Une mangeuse d’hommes

À Ostende ou Zeebrugge, le terme « échoués » fait généralement référence aux gens venus de l’intérieur des terres qui, happés par l’appel du large, se sont installés à la côte. Des immigrés, en somme. Pas des noyés. Or vendredi dernier, un homme a littéralement été rejeté par la mer. Il a dérivé depuis Dunkerque ou Calais. Car en plus d’être une pataugeoire, la mer du Nord est un monstre, une mangeuse d’hommes, au même titre que la Méditerranée. Reste à savoir comment cet homme a atterri à Zeebrugge. Est-il d’abord monté à bord d’une embarcation de fortune, pour ensuite continuer à la nage après un éventuel naufrage ? S’est-il directement lancé à l’assaut des eaux depuis le littoral français, tel un animal courant au sacrifice ? Il se peut que nous obtenions un jour des réponses à ces questions. En revanche, les états d’âme de la victime ainsi que ceux de ces autres migrants anonymes sans palmes ne peuvent faire l’objet que de suppositions.

Nous les appelons « transmigrants ». Des émigrés qui ne demandent pas l’asile en Belgique, ne la considérant pas comme la Terre promise telle que décrite par les passeurs ou les survivants. Celle-ci se trouve Outre-Manche, par-delà les falaises blanches de Douvres. Nous pouvons chicaner à l’infini sur la question de la responsabilité et de la culpabilité. Mais la désolation qui émane de cette image, de ce pauvre Irakien avec son assurance-vie en plastique, dépasse toute conclusion politique. Force est de constater en secouant la tête, tel Ernest Claes, qu’un homme est mort.
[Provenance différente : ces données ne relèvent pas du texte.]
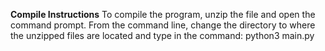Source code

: **Compile Instructions**
To compile the program, unzip the file and open the command prompt. From the command line, change the directory to where the unzipped files are located and type in the command: python3 main.py

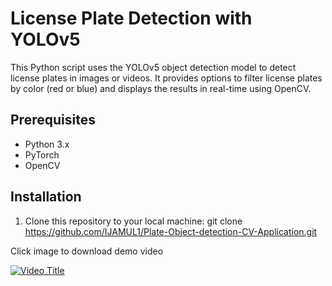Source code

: # License Plate Detection with YOLOv5

This Python script uses the YOLOv5 object detection model to detect license plates in images or videos. It provides options to filter license plates by color (red or blue) and displays the results in real-time using OpenCV.

## Prerequisites

- Python 3.x
- PyTorch
- OpenCV

## Installation

1. Clone this repository to your local machine: git clone https://github.com/IJAMUL1/Plate-Object-detection-CV-Application.git


Click image to download demo video

[![Video Title](https://github.com/IJAMUL1/Plate-Object-detection-CV-Application/blob/main/frame_0.jpg)](https://drive.google.com/file/d/1GZvM6IB3s34Q8Kr_OcSHLJ1U-ZD_yAf9/view?usp=drive_link)



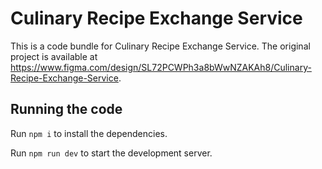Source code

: 
  # Culinary Recipe Exchange Service

  This is a code bundle for Culinary Recipe Exchange Service. The original project is available at https://www.figma.com/design/SL72PCWPh3a8bWwNZAKAh8/Culinary-Recipe-Exchange-Service.

  ## Running the code

  Run `npm i` to install the dependencies.

  Run `npm run dev` to start the development server.
  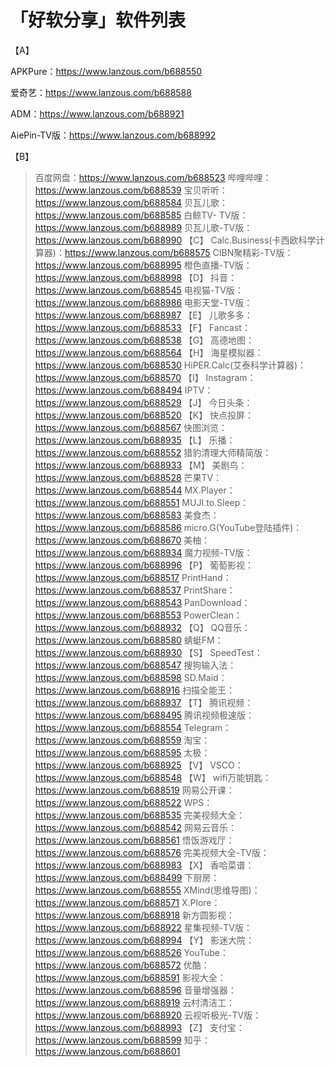 # 「好软分享」软件列表
【A】

APKPure：https://www.lanzous.com/b688550

爱奇艺：https://www.lanzous.com/b688588

ADM：https://www.lanzous.com/b688921

AiePin-TV版：https://www.lanzous.com/b688992

【B】
>百度网盘：https://www.lanzous.com/b688523
>哔哩哔哩：https://www.lanzous.com/b688539
>宝贝听听：https://www.lanzous.com/b688584
>贝瓦儿歌：https://www.lanzous.com/b688585
>白鲸TV- TV版：https://www.lanzous.com/b688989
>贝瓦儿歌-TV版：https://www.lanzous.com/b688990
>【C】
>Calc.Business(卡西欧科学计算器)：https://www.lanzous.com/b688575
>CIBN聚精彩-TV版：https://www.lanzous.com/b688995
>橙色直播-TV版：https://www.lanzous.com/b688998
>【D】
>抖音：https://www.lanzous.com/b688545
>电视猫-TV版：https://www.lanzous.com/b688986
>电影天堂-TV版：https://www.lanzous.com/b688987
>【E】
>儿歌多多：https://www.lanzous.com/b688533
>【F】
>Fancast：https://www.lanzous.com/b688538
>【G】
>高德地图：https://www.lanzous.com/b688564
>【H】
>海星模拟器：https://www.lanzous.com/b688530
>HiPER.Calc(艾泰科学计算器)：https://www.lanzous.com/b688570
>【I】
>Instagram：https://www.lanzous.com/b688494
>IPTV：https://www.lanzous.com/b688529
>【J】
>今日头条：https://www.lanzous.com/b688520
>【K】
>快点投屏：https://www.lanzous.com/b688567
>快图浏览：https://www.lanzous.com/b688935
>【L】
>乐播：https://www.lanzous.com/b688552
>猎豹清理大师精简版：https://www.lanzous.com/b688933
>【M】
>美剧鸟：https://www.lanzous.com/b688528
>芒果TV：https://www.lanzous.com/b688544
>MX.Player：https://www.lanzous.com/b688551
>MUJI.to.Sleep：https://www.lanzous.com/b688583
>美食杰：https://www.lanzous.com/b688586
>micro.G(YouTube登陆插件)：https://www.lanzous.com/b688670
>美柚：https://www.lanzous.com/b688934
>魔力视频-TV版：https://www.lanzous.com/b688996
>【P】
>葡萄影视：https://www.lanzous.com/b688517
>PrintHand：https://www.lanzous.com/b688537
>PrintShare：https://www.lanzous.com/b688543
>PanDownload：https://www.lanzous.com/b688553
>PowerClean：https://www.lanzous.com/b688932
>【Q】
>QQ音乐：https://www.lanzous.com/b688580
>蜻蜓FM：https://www.lanzous.com/b688930
>【S】
>SpeedTest：https://www.lanzous.com/b688547
>搜狗输入法：https://www.lanzous.com/b688598
>SD.Maid：https://www.lanzous.com/b688916
>扫描全能王：https://www.lanzous.com/b688937
>【T】
>腾讯视频：https://www.lanzous.com/b688495
>腾讯视频极速版：https://www.lanzous.com/b688554
>Telegram：https://www.lanzous.com/b688559
>淘宝：https://www.lanzous.com/b688595
>太极：https://www.lanzous.com/b688925
>【V】
>VSCO：https://www.lanzous.com/b688548
>【W】
>wifi万能钥匙：https://www.lanzous.com/b688519
>网易公开课：https://www.lanzous.com/b688522
>WPS：https://www.lanzous.com/b688535
>完美视频大全：https://www.lanzous.com/b688542
>网易云音乐：https://www.lanzous.com/b688561
>悟饭游戏厅：https://www.lanzous.com/b688576
>完美视频大全-TV版：https://www.lanzous.com/b688983
>【X】
>香哈菜谱：https://www.lanzous.com/b688499
>下厨房：https://www.lanzous.com/b688555
>XMind(思维导图)：https://www.lanzous.com/b688571
>X.Plore：https://www.lanzous.com/b688918
>新方圆影视：https://www.lanzous.com/b688922
>星集视频-TV版：https://www.lanzous.com/b688994
>【Y】
>影迷大院：https://www.lanzous.com/b688526
>YouTube：https://www.lanzous.com/b688572
>优酷：https://www.lanzous.com/b688591
>影视大全：https://www.lanzous.com/b688596
>音量增强器：https://www.lanzous.com/b688919
>云村清洁工：https://www.lanzous.com/b688920
>云视听极光-TV版：https://www.lanzous.com/b688993
>【Z】
>支付宝：https://www.lanzous.com/b688599
>知乎：https://www.lanzous.com/b688601
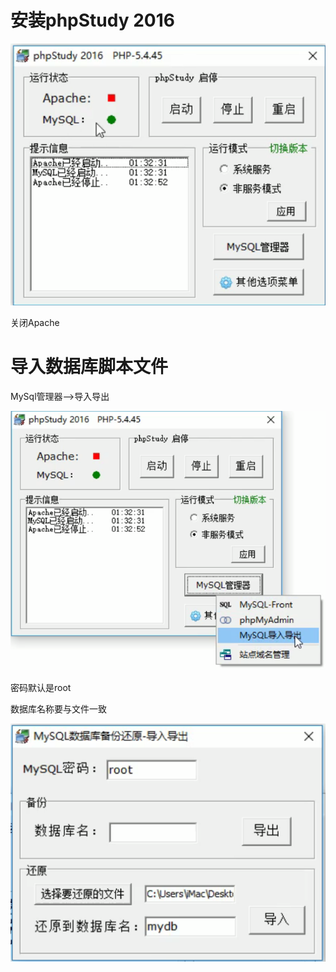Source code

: # 安装phpStudy 2016

![image-20210718154831283](安装MySql.assets/image-20210718154831283-1626594513993.png)

关闭Apache

# 导入数据库脚本文件

MySql管理器-->导入导出

![image-20210718155152265](安装MySql.assets/image-20210718155152265-1626594713496.png)

密码默认是root

数据库名称要与文件一致

![image-20210718155319957](安装MySql.assets/image-20210718155319957-1626594801262.png)

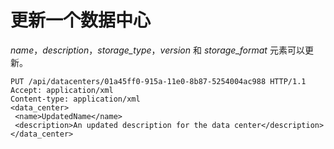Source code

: # 更新一个数据中心

*name*，*description*，*storage\_type*，*version* 和 *storage\_format*
元素可以更新。

              
    PUT /api/datacenters/01a45ff0-915a-11e0-8b87-5254004ac988 HTTP/1.1
    Accept: application/xml
    Content-type: application/xml
    <data_center>
     <name>UpdatedName</name>
     <description>An updated description for the data center</description>
    </data_center>

            
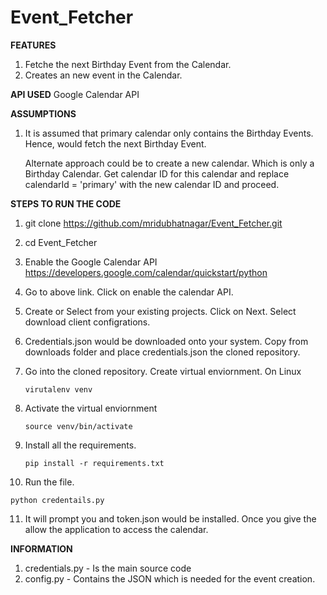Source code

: # Event_Fetcher


**FEATURES**
1. Fetche the next Birthday Event from the Calendar.
2. Creates an new event in the Calendar.

**API USED**
Google Calendar API

**ASSUMPTIONS**

1. It is assumed that primary calendar only contains the Birthday Events. Hence, would fetch the next Birthday Event. 

    Alternate approach could be to create a new calendar. Which is only a Birthday Calendar. Get calendar ID for this
    calendar and replace calendarId = 'primary' with the new calendar ID and proceed.


**STEPS TO RUN THE CODE**

1. git clone https://github.com/mridubhatnagar/Event_Fetcher.git
2. cd Event_Fetcher
3. Enable the Google Calendar API https://developers.google.com/calendar/quickstart/python
4. Go to above link. Click on enable the calendar API.
5. Create or Select from your existing projects. Click on Next. Select download client configrations. 
6. Credentials.json would be downloaded onto your system. Copy from downloads folder and place credentials.json
   the cloned repository.
7. Go into the cloned repository. Create virtual enviornment.
   On Linux
   
   `virutalenv venv`
   
8. Activate the virtual enviornment

   `source venv/bin/activate`
   
9. Install all the requirements.

   `pip install -r requirements.txt`

10. Run the file. 

   `python credentails.py`

11. It will prompt you and token.json would be installed. Once you give the
   allow the application to access the calendar.

**INFORMATION**

1. credentials.py - Is the main source code 
2. config.py - Contains the JSON which is needed for the event creation.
Contrairement à la photo du jeune Aylan sur la côte turque ou celle du père avec sa fille qui n’ont pu franchir le Rio Grande entre le Mexique et les États-Unis, cette image ne fera sans doute pas le tour du monde. Il n’empêche que la photographie de cet Irakien âgé de 48 ans est tout aussi poignante et a été prise à côté de notre porte. Puisse Dieu, Allah ou quiconque dans ce no man’s land de la mer du Nord, recueillir son âme.